As a surprise at the end of the panel, Disney showed us a few minutes of footage from Gore Verbinski's The Lone Ranger, which looks action-packed and impressive, and you would expect from Verbinski. But this point, I'm wondering why the film just isn't called Tonto, because most of the shots in the footage were of Johnny Depp as Tonto, without any dialogue from either him or Armie Hammer's Lone Ranger. Then the logo came up on screen, complete with Tonto's eyes as part of the logo. Just embrace it, Disney! TONTO! TONTO 2! TONTO: EVEN TONTONIER, and well… you get it.



From the Moderator

From moderator Chris Hardwick at the start of the panel: "Don't take the footage and upload it to Usenet or whatever you kids do these days."


Hardwick asked Tim Burton what shaped his dark and comic sensibilities, to which Burton replied "Uh, growing up in Burbank, I guess?"

When asked what it was like working with Colleen Atwood, Burton said "She's a bitch. No, I'm just kidding. She's great."

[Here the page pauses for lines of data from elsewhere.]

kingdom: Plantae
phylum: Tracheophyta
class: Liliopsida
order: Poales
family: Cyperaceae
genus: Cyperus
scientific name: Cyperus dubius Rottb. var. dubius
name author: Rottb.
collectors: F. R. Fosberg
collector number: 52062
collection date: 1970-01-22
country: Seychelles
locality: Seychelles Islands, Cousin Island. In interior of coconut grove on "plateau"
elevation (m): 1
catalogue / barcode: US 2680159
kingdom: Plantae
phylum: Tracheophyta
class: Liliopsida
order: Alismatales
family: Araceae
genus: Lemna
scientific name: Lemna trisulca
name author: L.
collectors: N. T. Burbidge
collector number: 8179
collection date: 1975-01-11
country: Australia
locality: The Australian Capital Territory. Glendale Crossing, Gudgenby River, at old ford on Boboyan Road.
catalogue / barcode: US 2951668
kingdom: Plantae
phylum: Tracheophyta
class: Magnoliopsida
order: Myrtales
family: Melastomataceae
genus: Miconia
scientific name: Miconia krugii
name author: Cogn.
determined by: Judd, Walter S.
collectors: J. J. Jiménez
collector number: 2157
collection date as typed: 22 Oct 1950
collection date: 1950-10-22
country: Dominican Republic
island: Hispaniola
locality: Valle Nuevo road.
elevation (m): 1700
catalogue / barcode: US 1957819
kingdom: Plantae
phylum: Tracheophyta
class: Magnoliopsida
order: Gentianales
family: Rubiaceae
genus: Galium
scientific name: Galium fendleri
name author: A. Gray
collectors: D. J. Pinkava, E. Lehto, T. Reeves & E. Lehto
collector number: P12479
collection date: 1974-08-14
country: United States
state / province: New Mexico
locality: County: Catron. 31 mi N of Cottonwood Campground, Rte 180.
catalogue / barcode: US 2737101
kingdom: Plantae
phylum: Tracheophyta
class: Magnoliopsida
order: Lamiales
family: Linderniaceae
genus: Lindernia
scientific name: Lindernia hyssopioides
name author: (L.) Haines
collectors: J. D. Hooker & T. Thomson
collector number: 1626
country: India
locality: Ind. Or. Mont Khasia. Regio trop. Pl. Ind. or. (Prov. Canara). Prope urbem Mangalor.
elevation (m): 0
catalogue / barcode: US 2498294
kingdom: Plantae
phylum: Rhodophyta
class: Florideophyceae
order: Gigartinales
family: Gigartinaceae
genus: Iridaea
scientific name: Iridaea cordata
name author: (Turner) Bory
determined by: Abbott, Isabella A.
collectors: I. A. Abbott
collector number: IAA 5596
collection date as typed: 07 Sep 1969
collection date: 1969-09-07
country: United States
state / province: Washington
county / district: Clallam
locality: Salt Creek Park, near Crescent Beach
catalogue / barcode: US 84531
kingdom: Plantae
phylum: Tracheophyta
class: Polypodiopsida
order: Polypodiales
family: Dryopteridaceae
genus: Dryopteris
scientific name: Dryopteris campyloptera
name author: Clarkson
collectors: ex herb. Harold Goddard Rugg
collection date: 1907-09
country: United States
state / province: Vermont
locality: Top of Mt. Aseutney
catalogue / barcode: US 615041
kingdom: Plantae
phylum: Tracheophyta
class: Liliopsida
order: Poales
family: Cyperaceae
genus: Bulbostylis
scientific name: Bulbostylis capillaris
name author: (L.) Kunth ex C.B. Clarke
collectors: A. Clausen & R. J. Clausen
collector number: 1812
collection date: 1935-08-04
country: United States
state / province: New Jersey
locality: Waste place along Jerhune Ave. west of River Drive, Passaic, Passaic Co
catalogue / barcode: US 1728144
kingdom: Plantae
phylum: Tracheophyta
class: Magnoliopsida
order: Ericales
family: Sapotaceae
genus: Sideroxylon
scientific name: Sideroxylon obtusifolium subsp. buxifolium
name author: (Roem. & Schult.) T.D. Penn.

During the Q&A a fan asked Tim Burton what it was like to work on a project that he had started so long ago, and then she burst out into tears. "When I think about it, I start to cry myself. I think with every movie, I burst out into tears. For all sorts of different reasons."


Wreck it Ralph

When Rich Moore said he brought ten minutes, Chris Hardwick said "Whoa, did you bring the whole movie?" Rich Moore: "Well, it's 11 minutes long. So we cut it off right before the end. It'll be on before a Pixar movie." (Not really, folks. This is a theatrical film, rest assured).

When one of the Q&A people from the audience stepped up to the microphone wearing a Spider-Man hoodie, Reilly said "I was hoping for a Wreck-It-Ralph costume before the end of this… but I'll take a Spider-Man hoodie."

When asked whether he preferred working in animation or live-action, Reilly said "I prefer being employed."

When asked how hard it was to get the video game licenses, Reilly said "Just imagine you're the Frogger guy sitting at home. It's not that popular anymore. A phone call comes in from Rich Moore, 'We're making a multi-million dollar movie….' I think it's a pretty easy question to answer."